August Bookshelf
Title: Borderless
Author: Namrata Poddar
Publisher: HarperCollins India
Dia Mittal is an airline call-centre agent in Mumbai searching for a better life. As her search takes her to the United States, Dia’s checkered relationship with the American Dream dialogues with the experiences and perspectives of a global South Asian community across the class spectrum—call-centre agents, travel agents, immigrant maids, fashion designers, blue- and white-collar workers in the hospitality industry, junior and senior artists in Bollywood, hustling single mothers, academics, tourists in the Third World, Afro-Asian refugees displaced by military superpowers, Marwari merchants in the Thar Desert, and trade caravans of the Silk Road, among others.
What connects the novel’s web of border-crossing characters is their quest for belonging and negotiation of power struggles mediated by race, class, gender, nationality, age, or place.
With its fragmented form, staccato rhythm, repetition, and play with language, Namrata Poddar’s Border Less questions and challenges the assumptions of the “mainstream” Western novel.
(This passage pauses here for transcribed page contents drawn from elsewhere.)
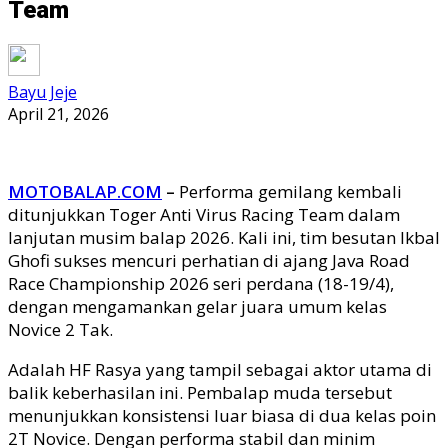
Team
Bayu Jeje
April 21, 2026
MOTOBALAP.COM
–
Performa gemilang kembali
ditunjukkan Toger Anti Virus Racing Team dalam
lanjutan musim balap 2026. Kali ini, tim besutan Ikbal
Ghofi sukses mencuri perhatian di ajang Java Road
Race Championship 2026 seri perdana (18-19/4),
dengan mengamankan gelar juara umum kelas
Novice 2 Tak.
Adalah HF Rasya yang tampil sebagai aktor utama di
balik keberhasilan ini. Pembalap muda tersebut
menunjukkan konsistensi luar biasa di dua kelas poin
2T Novice. Dengan performa stabil dan minim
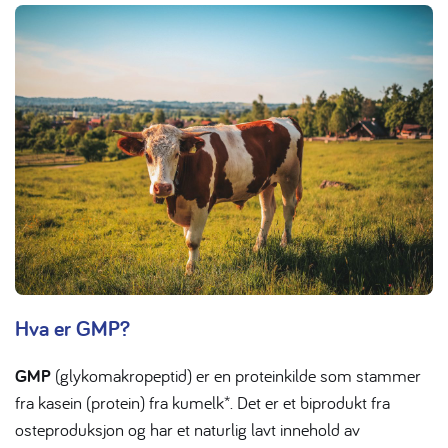
Hva er GMP?
GMP
(glykomakropeptid) er en proteinkilde som stammer
fra kasein (protein) fra kumelk*. Det er et biprodukt fra
osteproduksjon og har et naturlig lavt innehold av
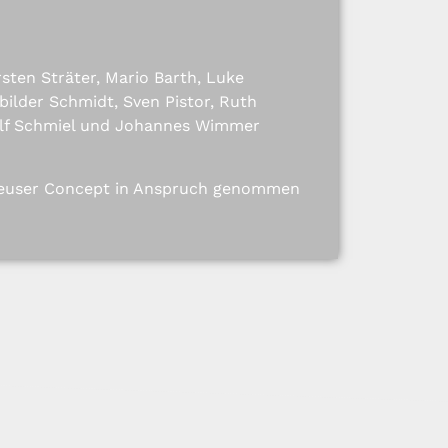
sten Sträter, Mario Barth, Luke
bilder Schmidt, Sven Pistor, Ruth
olf Schmiel und Johannes Wimmer
 Deuser Concept in Anspruch genommen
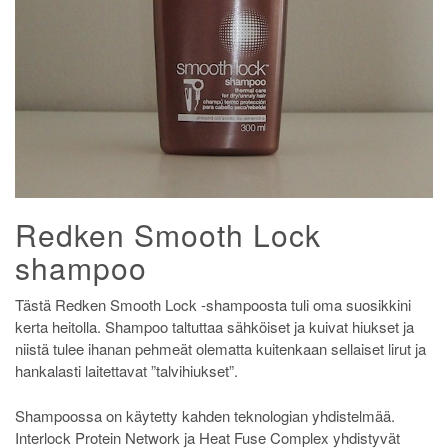
Redken Smooth Lock
shampoo
Tästä Redken Smooth Lock -shampoosta tuli oma suosikkini
kerta heitolla. Shampoo taltuttaa sähköiset ja kuivat hiukset ja
niistä tulee ihanan pehmeät olematta kuitenkaan sellaiset lirut ja
hankalasti laitettavat ”talvihiukset”.
Shampoossa on käytetty kahden teknologian yhdistelmää.
Interlock Protein Network ja Heat Fuse Complex yhdistyvät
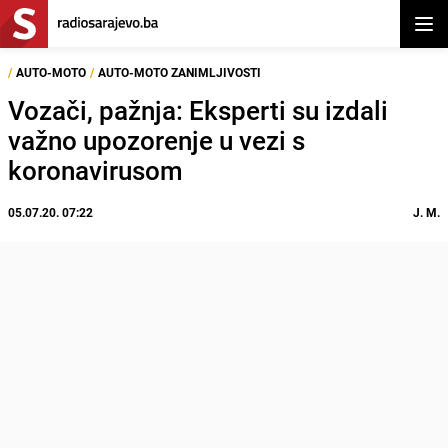
Otvor
/
AUTO-MOTO
/
AUTO-MOTO ZANIMLJIVOSTI
Vozači, pažnja: Eksperti su izdali
važno upozorenje u vezi s
koronavirusom
05.07.20. 07:22
J. M.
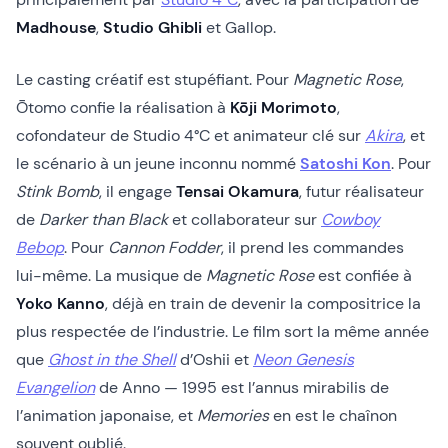
Madhouse
,
Studio Ghibli
et Gallop.
Le casting créatif est stupéfiant. Pour
Magnetic Rose
,
Ōtomo confie la réalisation à
Kōji Morimoto
,
cofondateur de Studio 4°C et animateur clé sur
Akira
, et
le scénario à un jeune inconnu nommé
Satoshi Kon
. Pour
Stink Bomb
, il engage
Tensai Okamura
, futur réalisateur
de
Darker than Black
et collaborateur sur
Cowboy
Bebop
. Pour
Cannon Fodder
, il prend les commandes
lui-même. La musique de
Magnetic Rose
est confiée à
Yoko Kanno
, déjà en train de devenir la compositrice la
plus respectée de l’industrie. Le film sort la même année
que
Ghost in the Shell
d’Oshii et
Neon Genesis
Evangelion
de Anno — 1995 est l’annus mirabilis de
l’animation japonaise, et
Memories
en est le chaînon
souvent oublié.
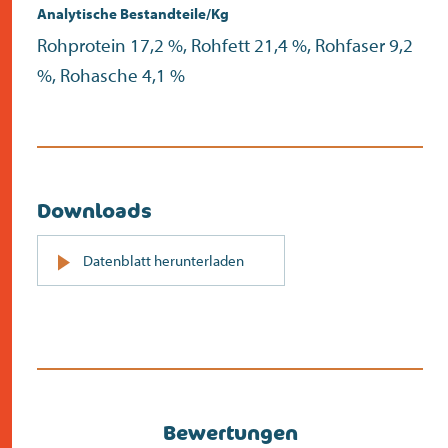
Analytische Bestandteile/Kg
Rohprotein 17,2 %, Rohfett 21,4 %, Rohfaser 9,2
%, Rohasche 4,1 %
Downloads
PDF
Datenblatt herunterladen
(öffnet
sich
in
neuem
Bildschirm)
Bewertungen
Namrata Poddar says: “The biggest reason pushing me to write Border Less was my yearning to see the women around me—as Mumbaikars, Marwaris or the post-9/11 urban immigrant—reflected in Anglophone writing by South Asian writers, here in North America or in the subcontinent.”
About the Author
Namrata Poddar writes fiction and nonfiction, serves as Interviews Editor for Kweli, where she curates the series “Race, Power and Storytelling”, and teaches literature and creative writing at the University of California, Los Angeles.